◆ **WORK REQUEST**
Reproduce the listing below verbatim, line for line, leaving out the pictures.

◆ **AVAILABLE DATA**
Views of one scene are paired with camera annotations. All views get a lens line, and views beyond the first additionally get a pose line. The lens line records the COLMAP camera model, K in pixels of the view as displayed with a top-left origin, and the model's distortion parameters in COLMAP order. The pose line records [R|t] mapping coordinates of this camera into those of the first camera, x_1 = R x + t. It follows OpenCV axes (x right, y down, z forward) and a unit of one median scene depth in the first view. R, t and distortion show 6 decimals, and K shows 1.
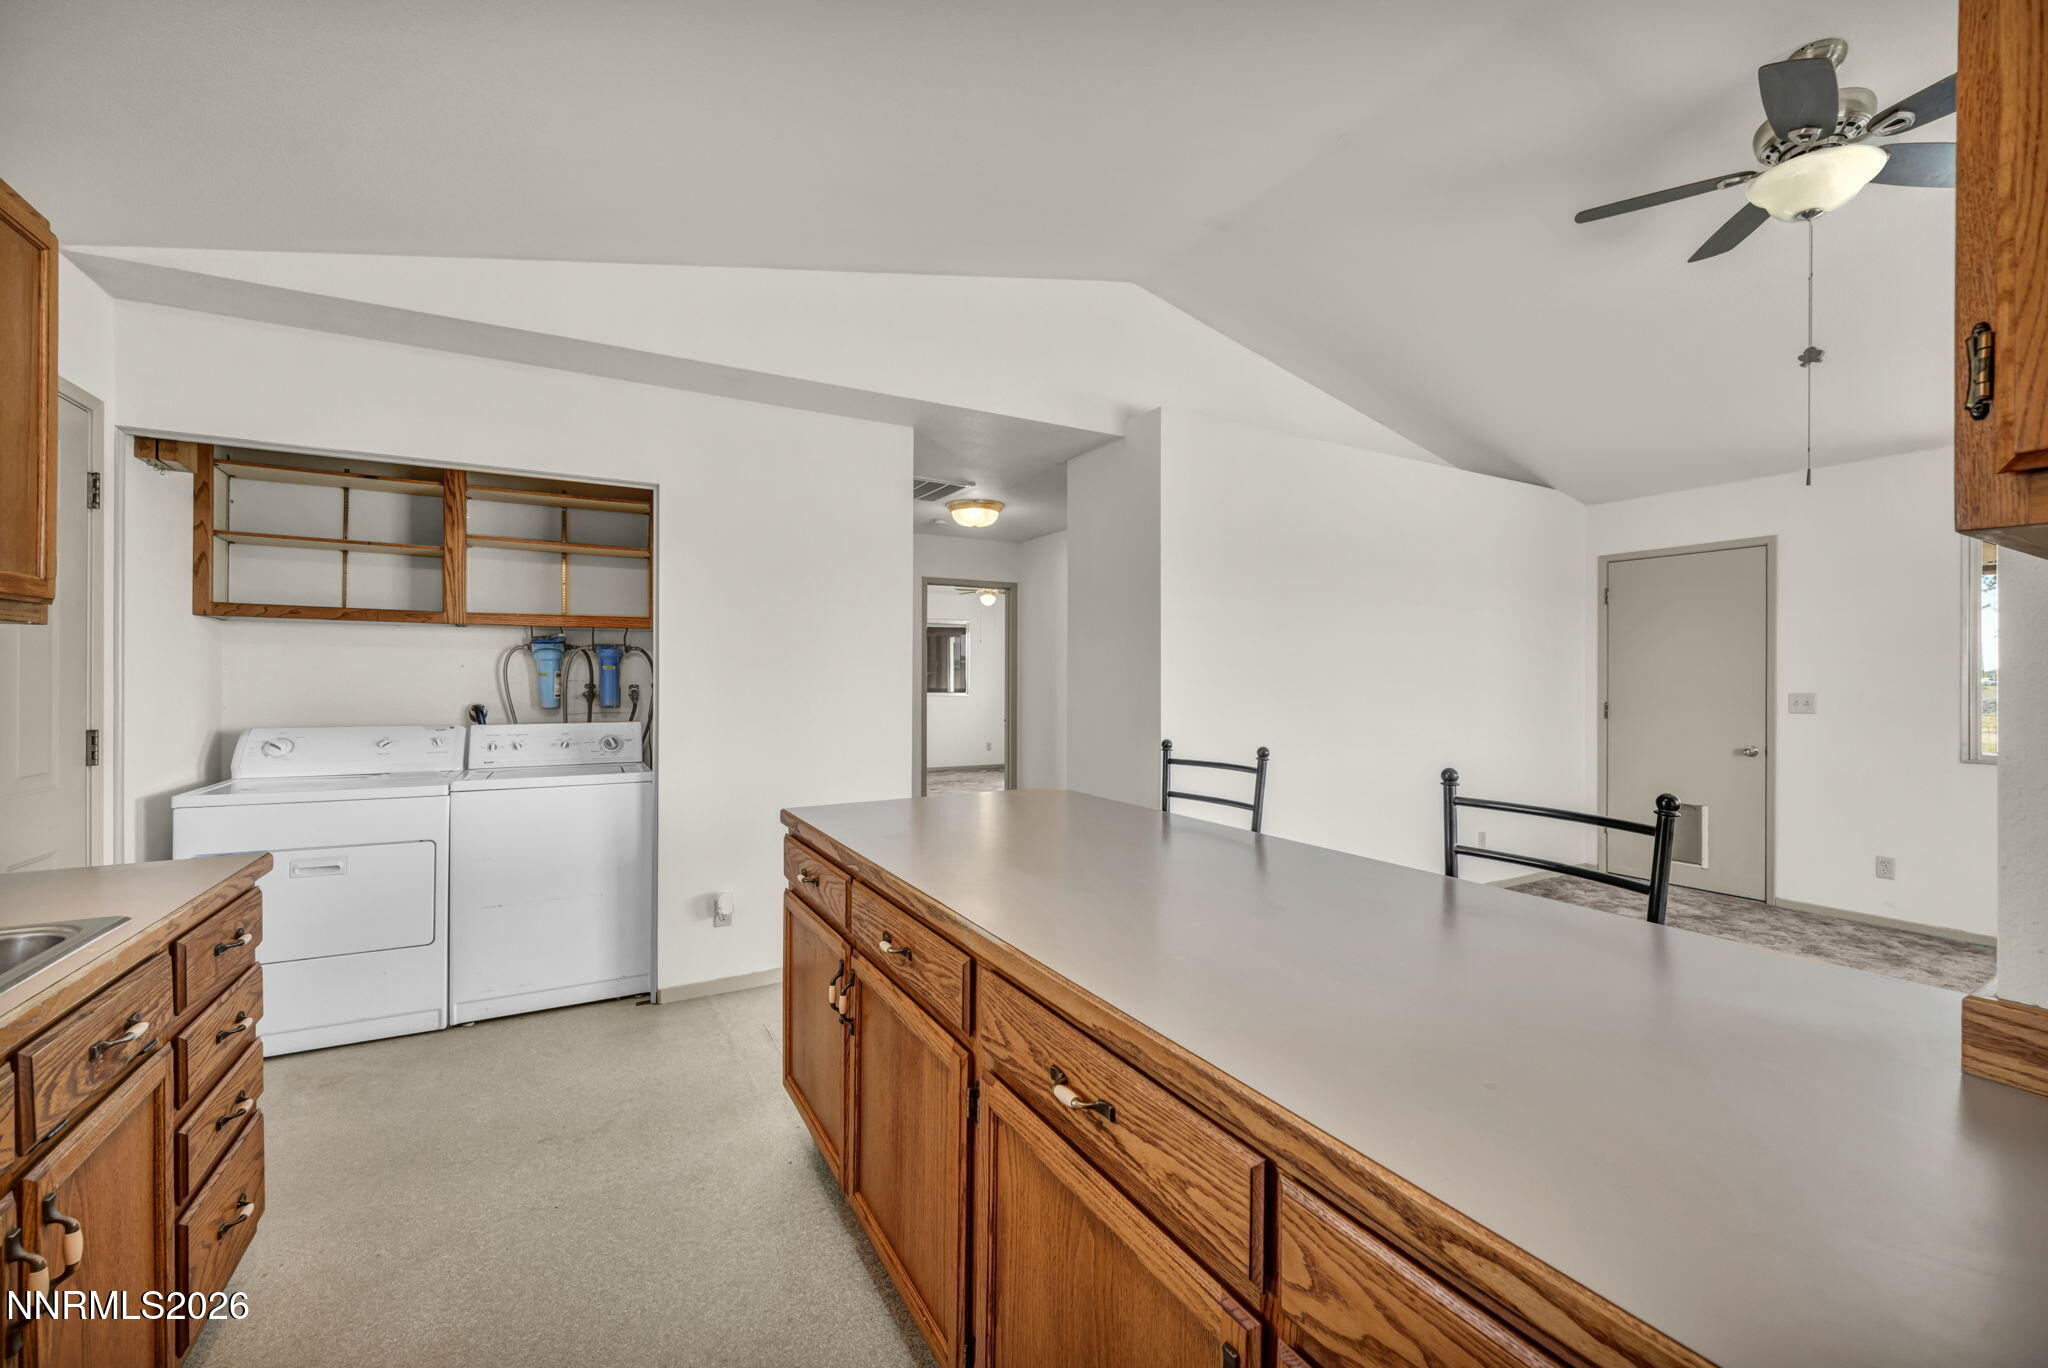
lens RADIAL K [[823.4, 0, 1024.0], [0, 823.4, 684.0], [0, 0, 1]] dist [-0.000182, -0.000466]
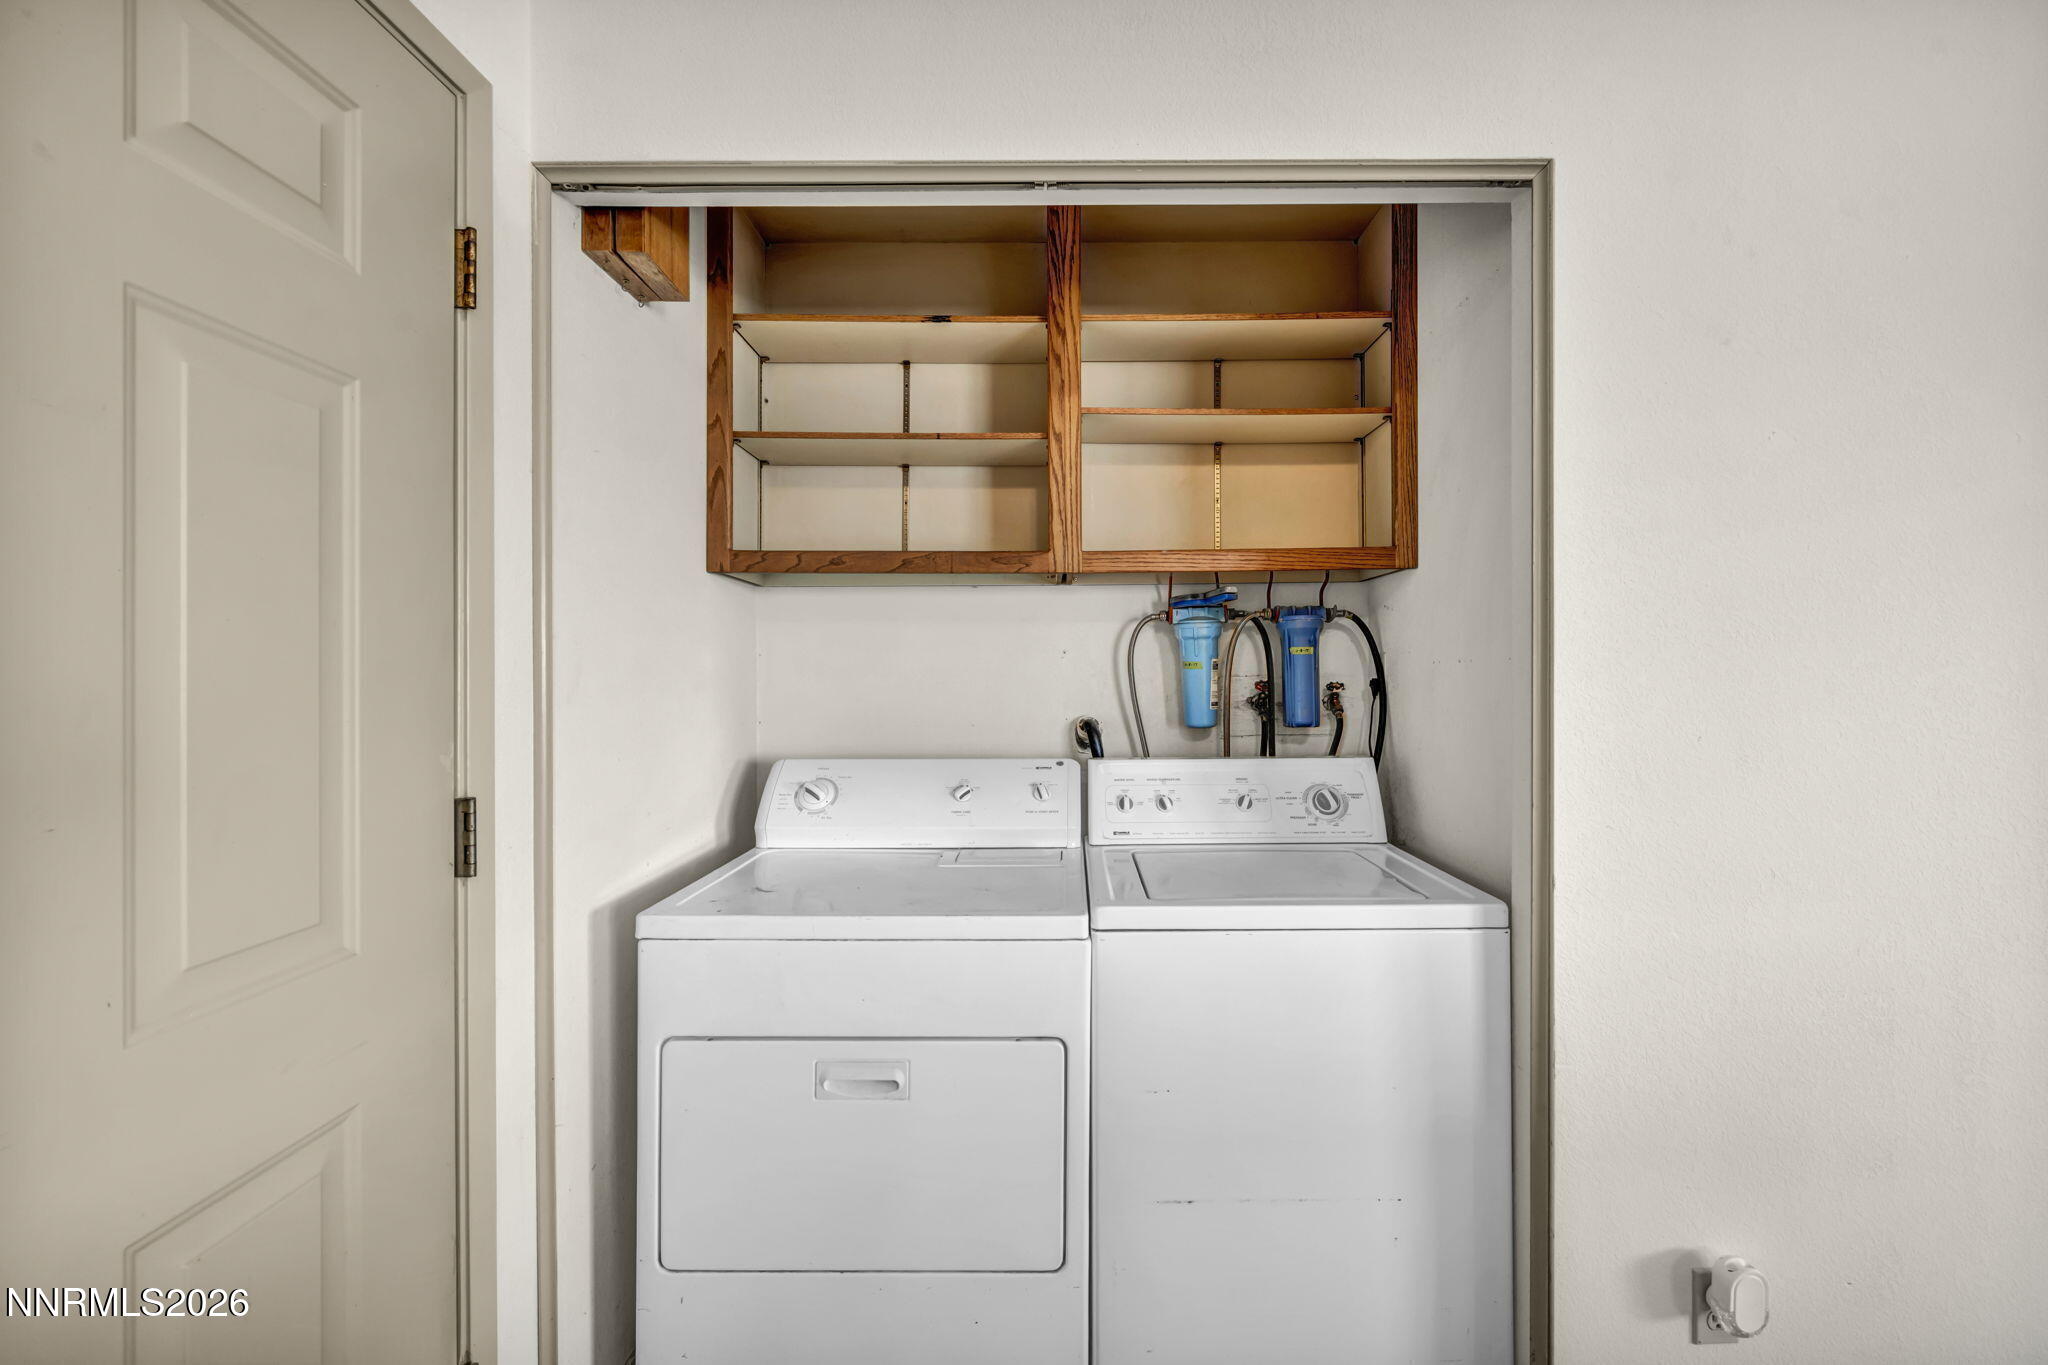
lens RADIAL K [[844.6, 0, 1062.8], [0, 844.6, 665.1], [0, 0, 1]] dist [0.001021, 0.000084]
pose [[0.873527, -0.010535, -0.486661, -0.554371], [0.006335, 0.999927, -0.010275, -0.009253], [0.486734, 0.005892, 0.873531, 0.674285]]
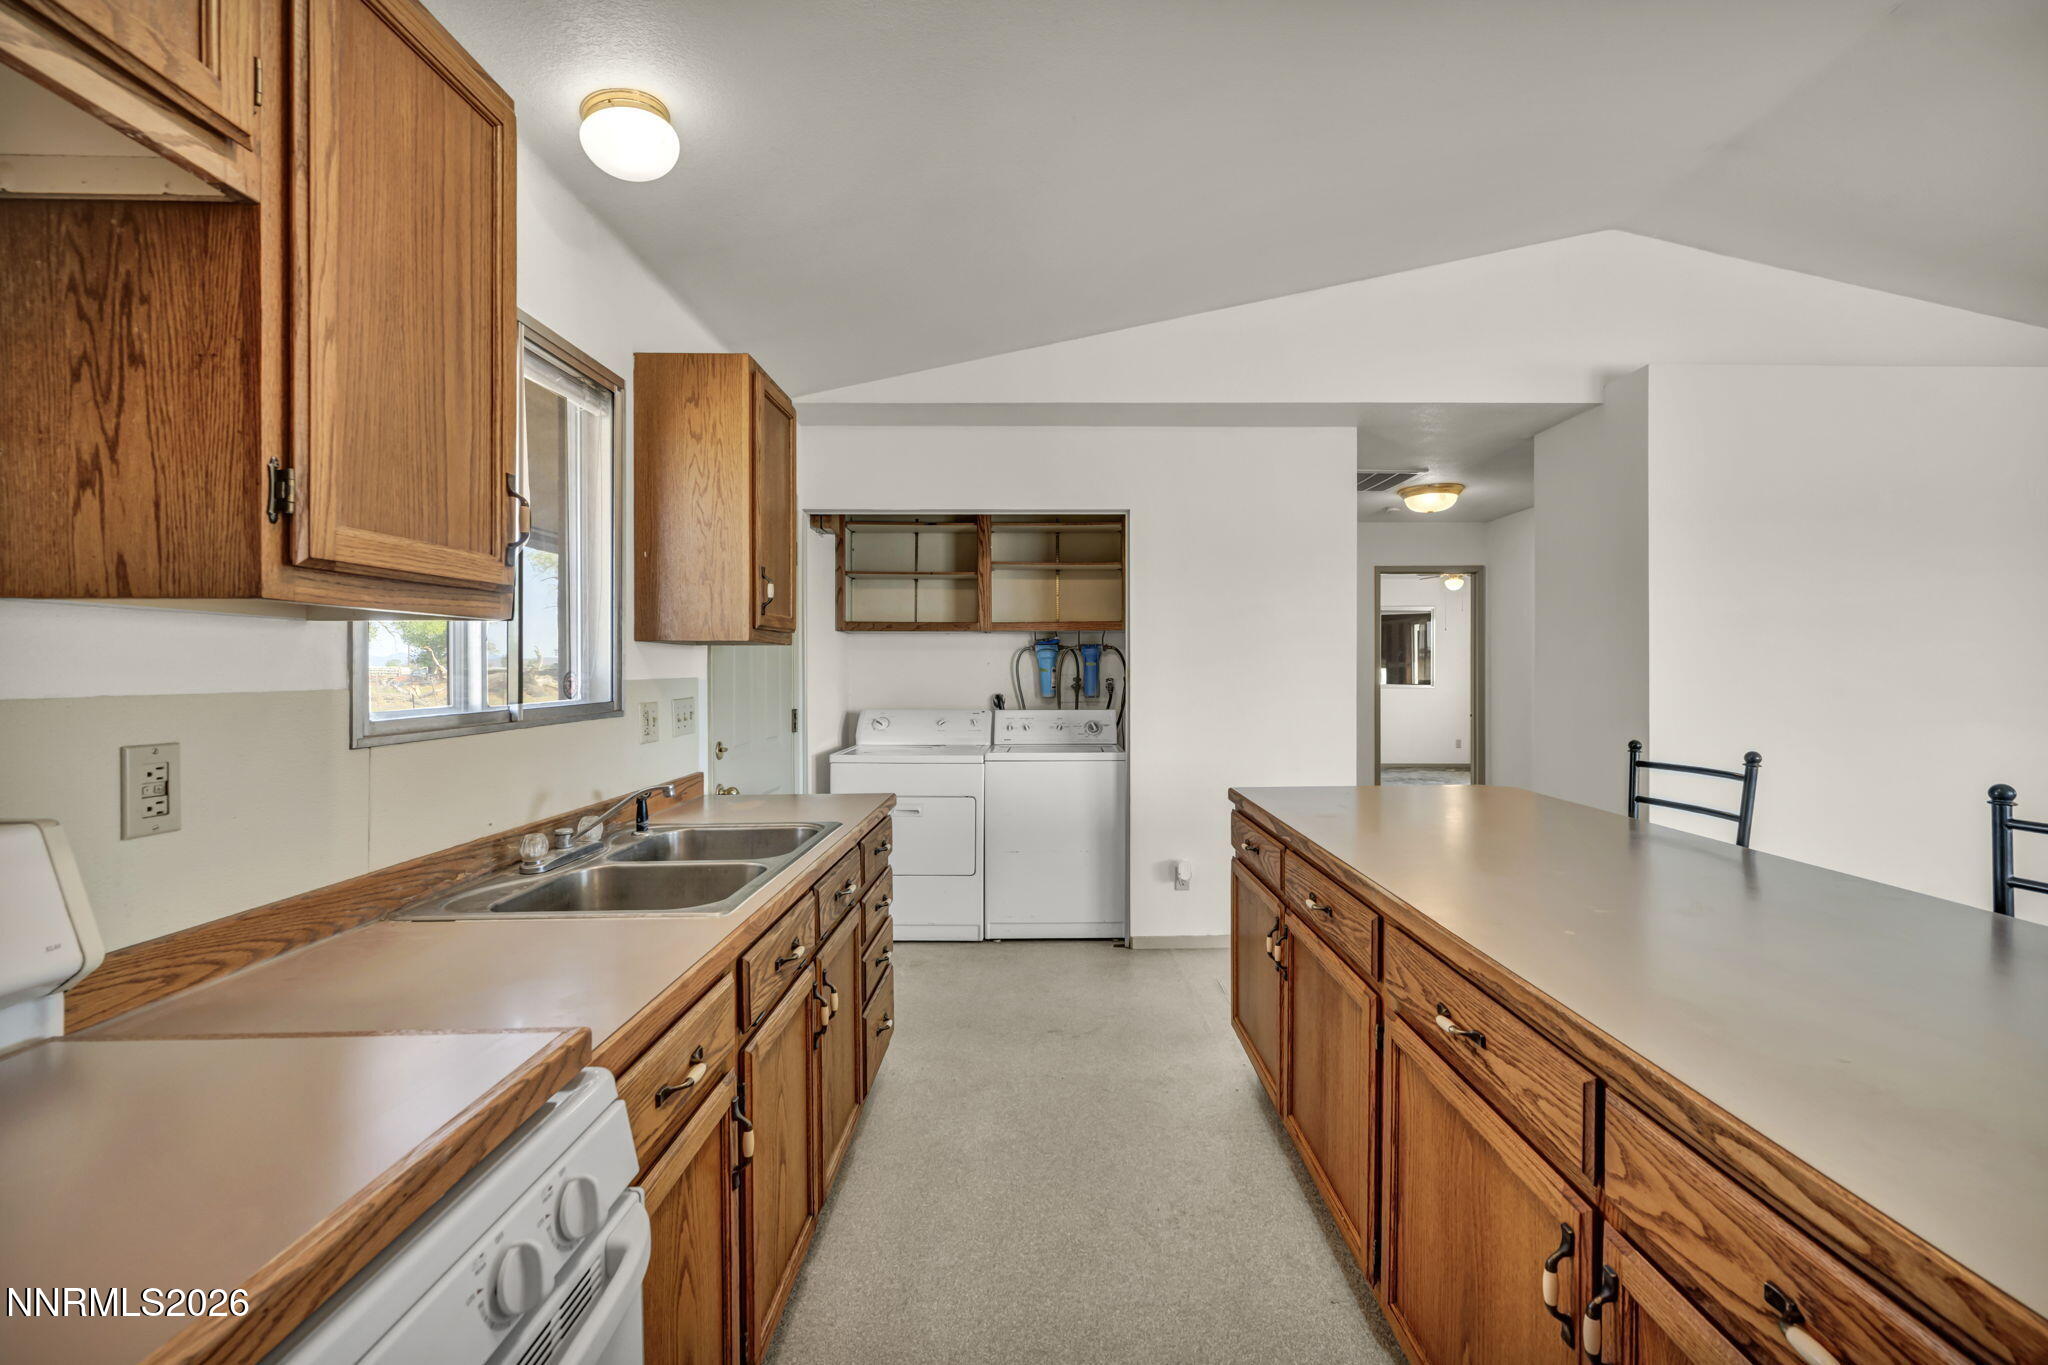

◆ **ANSWER SPACE**
Views of one scene are paired with camera annotations. All views get a lens line, and views beyond the first additionally get a pose line. The lens line records the COLMAP camera model, K in pixels of the view as displayed with a top-left origin, and the model's distortion parameters in COLMAP order. The pose line records [R|t] mapping coordinates of this camera into those of the first camera, x_1 = R x + t. It follows OpenCV axes (x right, y down, z forward) and a unit of one median scene depth in the first view. R, t and distortion show 6 decimals, and K shows 1.
lens RADIAL K [[823.4, 0, 1024.0], [0, 823.4, 684.0], [0, 0, 1]] dist [-0.000182, -0.000466]
lens RADIAL K [[844.6, 0, 1062.8], [0, 844.6, 665.1], [0, 0, 1]] dist [0.001021, 0.000084]
pose [[0.873527, -0.010535, -0.486661, -0.554371], [0.006335, 0.999927, -0.010275, -0.009253], [0.486734, 0.005892, 0.873531, 0.674285]]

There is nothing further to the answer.